> **Required work**
Only the lines from the one containing "を、2000万円運用投資しよう！！」とは、金融庁が想定" through the final line of the entries below are wanted, each copied exactly.
* * * * * * * * *
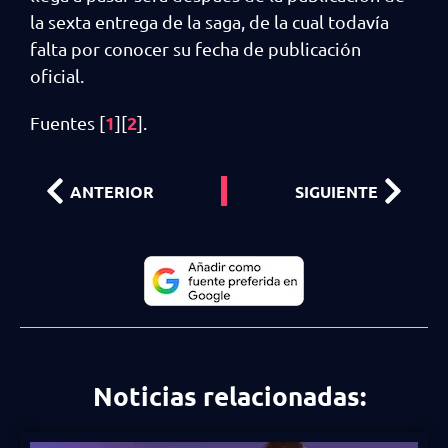
la sexta entrega de la saga, de la cual todavía
falta por conocer su fecha de publicación
oficial.
1
2
Fuentes [
][
].
ANTERIOR
SIGUIENTE
Noticias relacionadas:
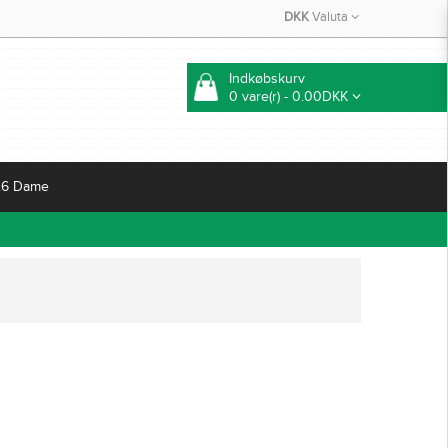
DKK
Valuta
Indkøbskurv
0 vare(r) - 0.00DKK
26 Dame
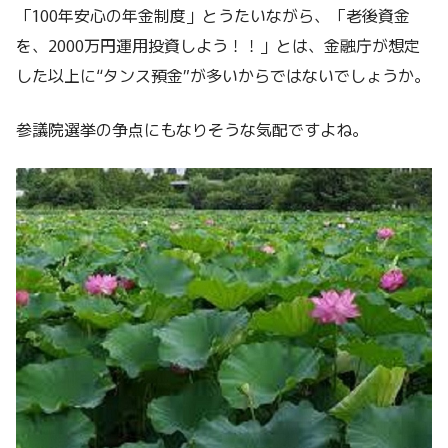
「100年安心の年金制度」とうたいながら、「老後資金
を、2000万円運用投資しよう！！」とは、金融庁が想定
した以上に“タンス預金”が多いからではないでしょうか。
参議院選挙の争点にもなりそうな気配ですよね。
* * * * * * * * *
> **Your solution**
を、2000万円運用投資しよう！！」とは、金融庁が想定
した以上に“タンス預金”が多いからではないでしょうか。
参議院選挙の争点にもなりそうな気配ですよね。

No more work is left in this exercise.